Saat ini, argumen ini tidak berlaku lagi, dan para pemimpin Palestina telah mengancam akan membawa Israel ke ICC. Sejauh ini, ICC tidak mengetahui kemampuan Palestina untuk menuntut Israel. Sehari setelah pemungutan suara GA, kantor kejaksaan mengeluarkan pernyataan singkat yang mengatakan akan “mempertimbangkan implikasi hukum dari resolusi ini.”

“Tantangan bagi ICC adalah untuk menunjukkan bahwa keputusannya bukanlah pilihan politik, tetapi merupakan hasil analisis hukum,” tulis Cerone dalam sebuah artikel untuk American Society of International Law. “Apa pun keputusan yang diambil, kemungkinan akan ditolak sebagai pilihan politik oleh kubu lawan (baik sebagai contoh lain dari bias anti-Israel dalam organisasi internasional atau sebagai penyimpangan dari tekanan politik yang dilakukan oleh Amerika Serikat).

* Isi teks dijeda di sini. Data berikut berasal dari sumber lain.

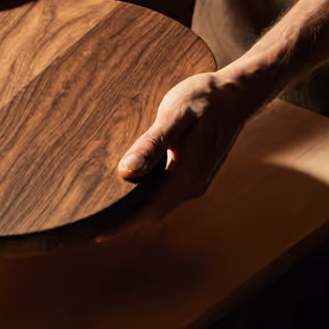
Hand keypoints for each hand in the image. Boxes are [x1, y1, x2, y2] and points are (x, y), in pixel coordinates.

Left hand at [97, 68, 268, 241]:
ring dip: (133, 211)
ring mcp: (194, 181)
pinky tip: (128, 190)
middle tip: (90, 227)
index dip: (122, 226)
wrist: (237, 93)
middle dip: (123, 223)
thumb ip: (151, 143)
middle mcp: (192, 185)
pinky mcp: (193, 173)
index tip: (95, 236)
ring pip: (158, 204)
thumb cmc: (205, 100)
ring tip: (103, 213)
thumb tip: (126, 171)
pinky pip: (165, 193)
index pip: (149, 212)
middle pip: (152, 214)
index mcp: (186, 176)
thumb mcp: (175, 115)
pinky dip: (144, 198)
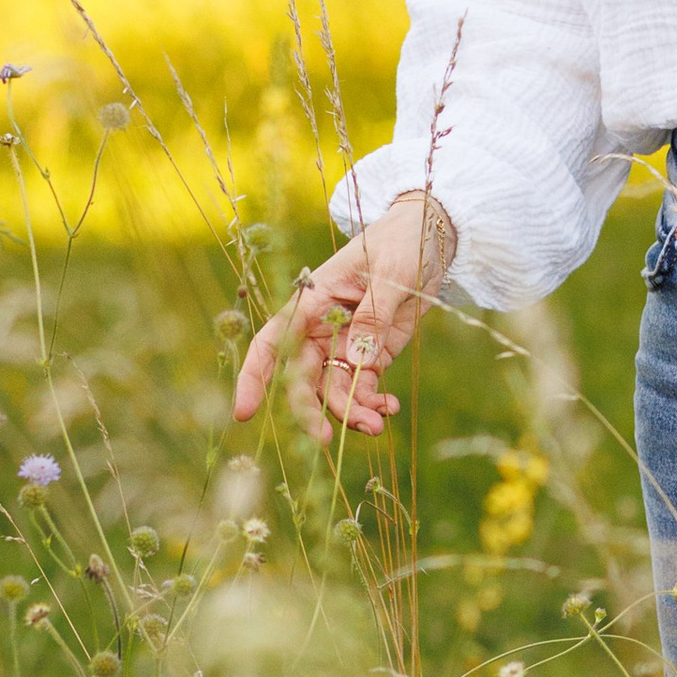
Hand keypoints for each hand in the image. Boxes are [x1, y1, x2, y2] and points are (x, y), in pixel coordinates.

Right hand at [231, 191, 457, 444]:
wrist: (431, 238)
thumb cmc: (401, 244)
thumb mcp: (389, 275)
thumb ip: (372, 317)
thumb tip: (355, 360)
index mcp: (313, 301)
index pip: (272, 341)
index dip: (254, 376)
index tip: (244, 411)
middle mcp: (321, 328)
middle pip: (303, 377)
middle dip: (311, 410)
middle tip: (326, 439)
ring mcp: (346, 344)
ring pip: (335, 390)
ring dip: (350, 412)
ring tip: (376, 425)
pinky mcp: (372, 354)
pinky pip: (364, 388)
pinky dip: (373, 404)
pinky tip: (390, 408)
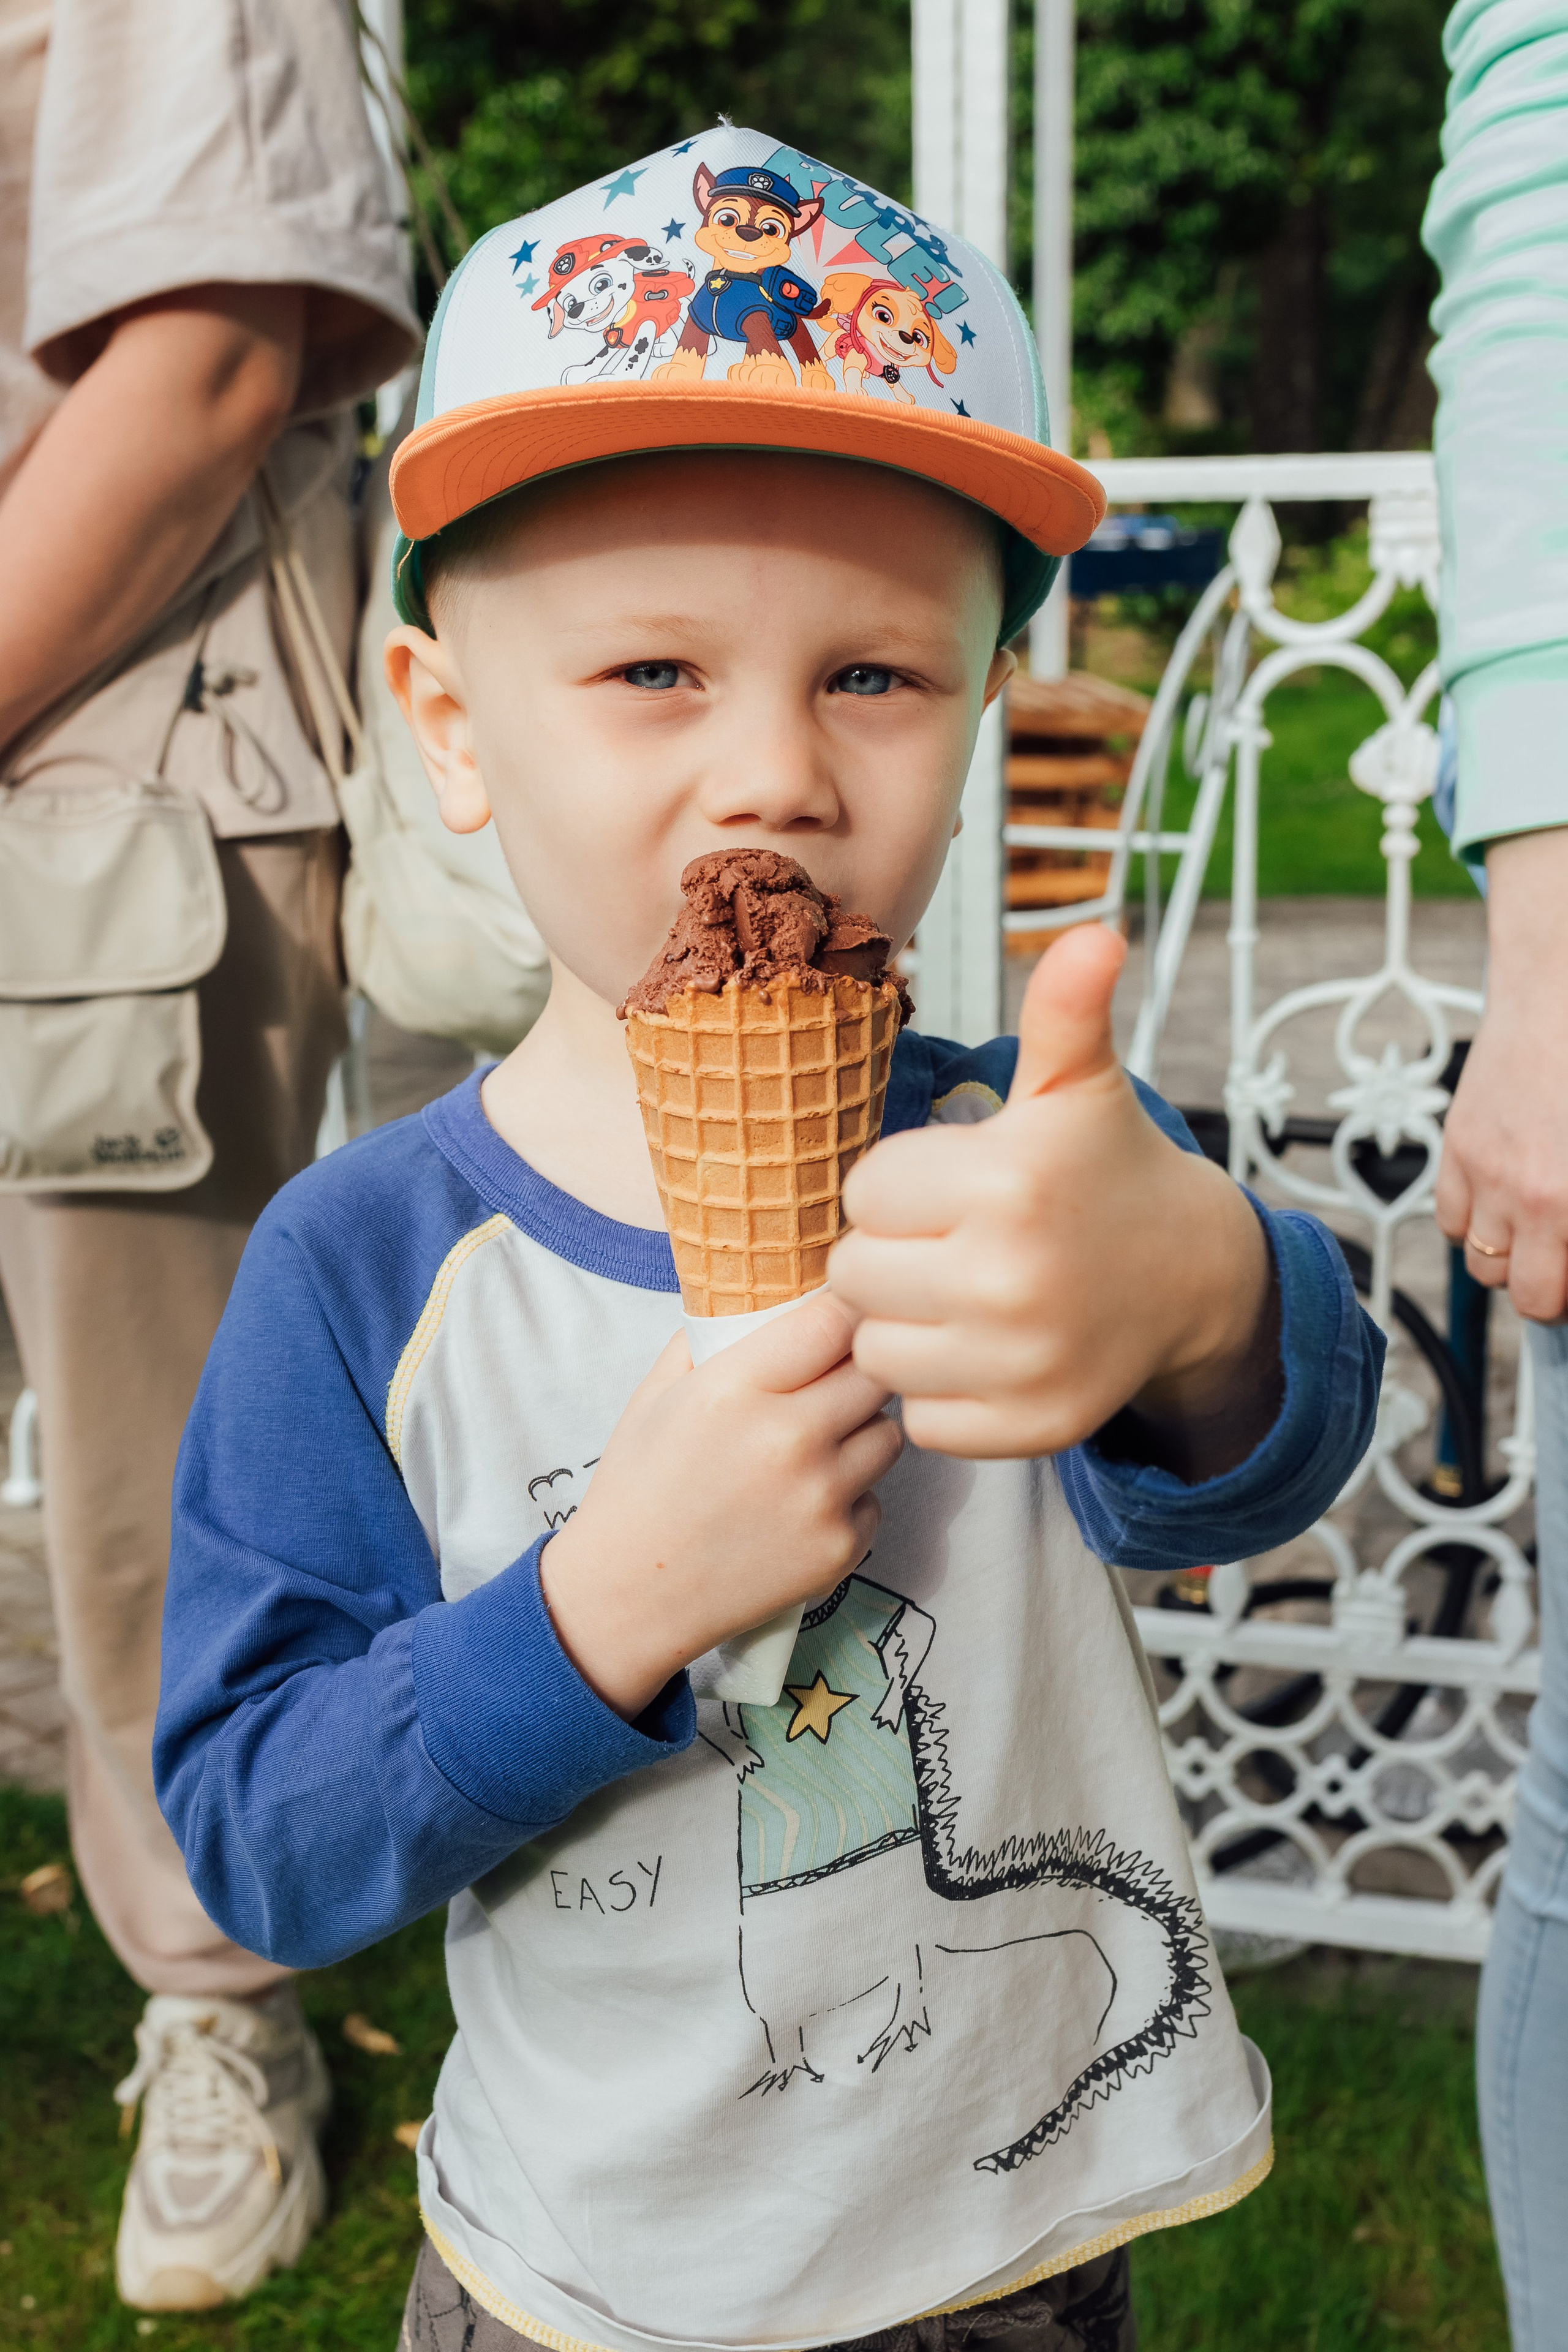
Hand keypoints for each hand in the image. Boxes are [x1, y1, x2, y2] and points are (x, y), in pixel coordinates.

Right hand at [540, 1293, 900, 1717]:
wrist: (631, 1596)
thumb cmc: (639, 1487)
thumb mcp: (658, 1393)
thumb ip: (715, 1337)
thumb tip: (770, 1295)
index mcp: (737, 1388)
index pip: (835, 1318)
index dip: (847, 1308)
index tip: (845, 1309)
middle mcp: (789, 1438)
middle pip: (876, 1371)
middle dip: (860, 1367)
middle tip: (836, 1376)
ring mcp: (820, 1497)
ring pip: (888, 1434)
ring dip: (862, 1429)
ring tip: (818, 1441)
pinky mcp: (840, 1547)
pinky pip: (876, 1496)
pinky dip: (852, 1494)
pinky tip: (805, 1500)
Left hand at [829, 924, 1276, 1467]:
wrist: (1191, 1274)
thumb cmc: (1105, 1169)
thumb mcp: (1077, 1085)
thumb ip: (1064, 1010)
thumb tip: (1095, 934)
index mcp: (1007, 1183)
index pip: (863, 1194)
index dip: (898, 1188)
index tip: (952, 1187)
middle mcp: (1011, 1277)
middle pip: (855, 1275)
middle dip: (892, 1256)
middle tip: (953, 1243)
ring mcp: (1022, 1362)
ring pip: (876, 1351)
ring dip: (905, 1327)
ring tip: (964, 1295)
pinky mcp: (1029, 1427)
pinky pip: (920, 1418)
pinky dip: (941, 1391)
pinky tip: (986, 1350)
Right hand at [1435, 828, 1567, 1322]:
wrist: (1558, 994)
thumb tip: (1566, 1245)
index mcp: (1566, 1201)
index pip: (1550, 1297)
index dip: (1564, 1298)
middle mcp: (1526, 1195)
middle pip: (1517, 1291)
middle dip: (1542, 1285)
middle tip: (1560, 1259)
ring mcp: (1485, 1173)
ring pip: (1479, 1260)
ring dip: (1507, 1253)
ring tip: (1535, 1225)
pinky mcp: (1457, 1148)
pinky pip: (1449, 1219)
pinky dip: (1473, 1219)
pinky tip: (1503, 1196)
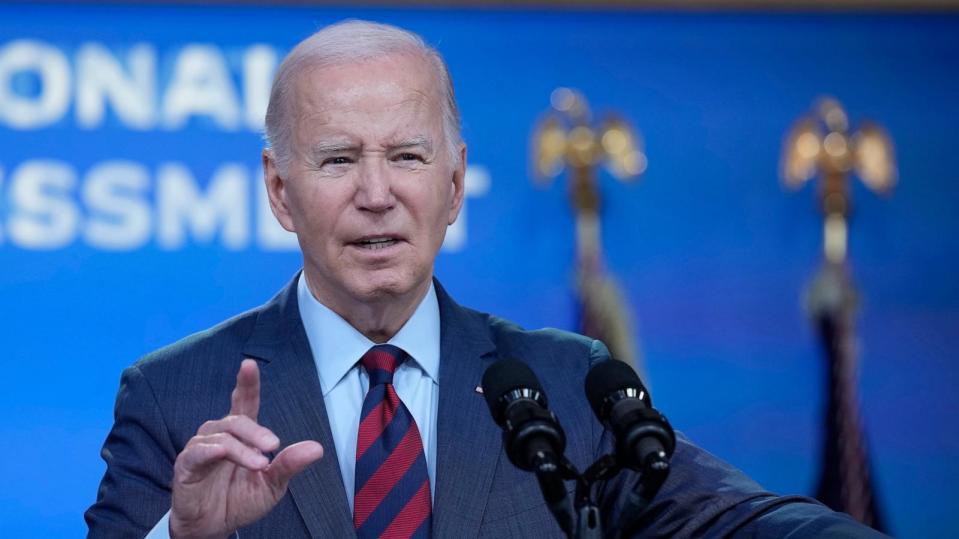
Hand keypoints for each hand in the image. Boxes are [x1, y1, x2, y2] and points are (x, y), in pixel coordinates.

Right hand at [169, 359, 323, 538]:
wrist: (215, 527)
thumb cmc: (240, 500)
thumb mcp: (272, 484)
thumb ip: (289, 465)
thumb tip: (317, 448)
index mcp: (241, 436)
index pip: (243, 403)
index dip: (246, 384)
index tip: (249, 365)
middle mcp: (219, 436)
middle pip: (236, 420)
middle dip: (256, 431)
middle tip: (273, 445)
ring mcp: (200, 449)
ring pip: (221, 436)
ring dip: (242, 448)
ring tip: (260, 464)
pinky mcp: (186, 467)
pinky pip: (197, 453)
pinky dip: (211, 450)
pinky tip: (222, 452)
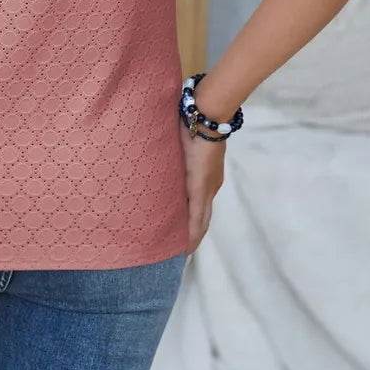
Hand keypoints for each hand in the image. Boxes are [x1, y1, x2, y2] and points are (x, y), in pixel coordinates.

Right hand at [178, 117, 226, 254]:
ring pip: (202, 220)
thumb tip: (159, 156)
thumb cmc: (192, 125)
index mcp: (207, 177)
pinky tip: (187, 245)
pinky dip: (192, 232)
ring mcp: (207, 189)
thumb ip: (175, 155)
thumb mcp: (182, 145)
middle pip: (204, 217)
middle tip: (183, 249)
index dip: (195, 219)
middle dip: (194, 233)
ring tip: (183, 250)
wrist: (206, 120)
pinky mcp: (200, 190)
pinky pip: (196, 217)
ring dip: (193, 235)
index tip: (187, 232)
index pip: (201, 203)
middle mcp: (210, 187)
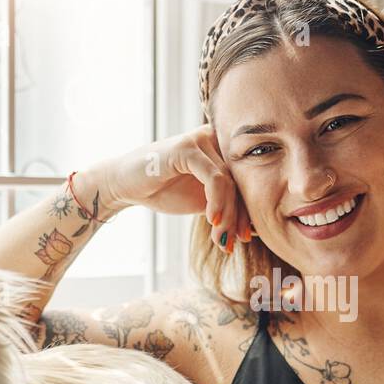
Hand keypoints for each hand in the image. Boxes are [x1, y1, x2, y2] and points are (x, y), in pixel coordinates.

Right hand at [96, 124, 249, 251]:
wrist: (127, 184)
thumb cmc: (164, 191)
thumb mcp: (203, 201)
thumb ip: (226, 205)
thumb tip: (256, 228)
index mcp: (222, 150)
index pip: (244, 182)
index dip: (247, 211)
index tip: (243, 237)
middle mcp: (216, 140)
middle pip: (240, 182)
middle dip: (238, 217)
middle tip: (233, 242)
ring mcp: (202, 141)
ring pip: (229, 182)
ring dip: (227, 215)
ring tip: (221, 239)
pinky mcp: (188, 147)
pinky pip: (214, 177)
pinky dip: (217, 201)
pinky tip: (212, 221)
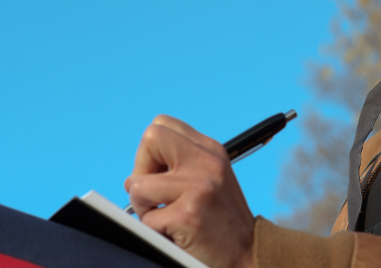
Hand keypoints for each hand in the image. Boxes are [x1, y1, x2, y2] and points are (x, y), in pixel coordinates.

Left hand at [124, 115, 255, 267]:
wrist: (249, 255)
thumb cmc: (222, 222)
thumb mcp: (210, 180)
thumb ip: (179, 165)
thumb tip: (132, 177)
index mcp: (211, 150)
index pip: (162, 125)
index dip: (150, 151)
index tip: (159, 175)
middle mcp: (207, 162)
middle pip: (150, 138)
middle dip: (141, 168)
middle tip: (154, 193)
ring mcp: (198, 186)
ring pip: (137, 185)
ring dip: (144, 208)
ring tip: (167, 219)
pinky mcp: (188, 215)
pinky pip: (146, 219)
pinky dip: (155, 231)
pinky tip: (177, 234)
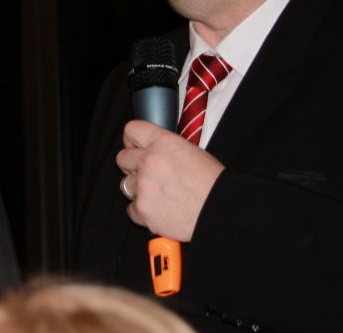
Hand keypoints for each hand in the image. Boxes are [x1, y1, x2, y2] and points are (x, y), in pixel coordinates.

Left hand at [115, 120, 224, 241]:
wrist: (220, 212)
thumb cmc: (213, 184)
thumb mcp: (192, 152)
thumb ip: (166, 148)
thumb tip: (154, 151)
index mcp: (163, 143)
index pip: (132, 130)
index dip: (132, 140)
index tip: (134, 147)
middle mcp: (149, 161)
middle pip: (122, 158)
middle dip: (132, 166)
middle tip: (147, 174)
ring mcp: (144, 186)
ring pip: (126, 185)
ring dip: (139, 190)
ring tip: (159, 195)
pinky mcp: (143, 210)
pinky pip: (132, 209)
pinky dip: (143, 212)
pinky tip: (159, 210)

Hukum internasional mungkin tidak memiliki jawaban ya atau tidak untuk pertanyaan tentang negara Palestina, tetapi menurut profesor hukum Israel Eyal Benvenisti, orang Palestina sendirilah yang dapat menentukan apakah Palestina akan diakui sebagai negara nyata atau tidak di masa depan. .tidak. .

“Atas nama siapa perintah itu diberikan? Ini adalah ujian utama bagi kenegaraan,” katanya. “Jika PA menjalankan kekuasaan yang diberikan kepada mereka oleh Kesepakatan Oslo, itu berarti bahwa mereka adalah lembaga yang kewenangannya didasarkan pada kesepakatan antara Israel dan PLO, yang secara langsung menunjukkan bahwa (Palestina) bukan sebagai sebuah negara.”

Suatu negara tidak menjadi negara dengan deklarasi, tetapi dengan tindakan, tambah Benvenisti, yang dianggap sebagai salah satu pakar terkemuka dunia dalam masalah kenegaraan dalam hukum internasional.

“Kenegaraan adalah tanggung jawab,” katanya. “Anda tidak dapat menjadi sebuah negara tanpa kemampuan untuk bertindak seperti sebuah negara dan tanpa bertindak secara efektif seperti itu. Beban ada pada mereka untuk membuktikan bahwa mereka adalah sebuah negara.”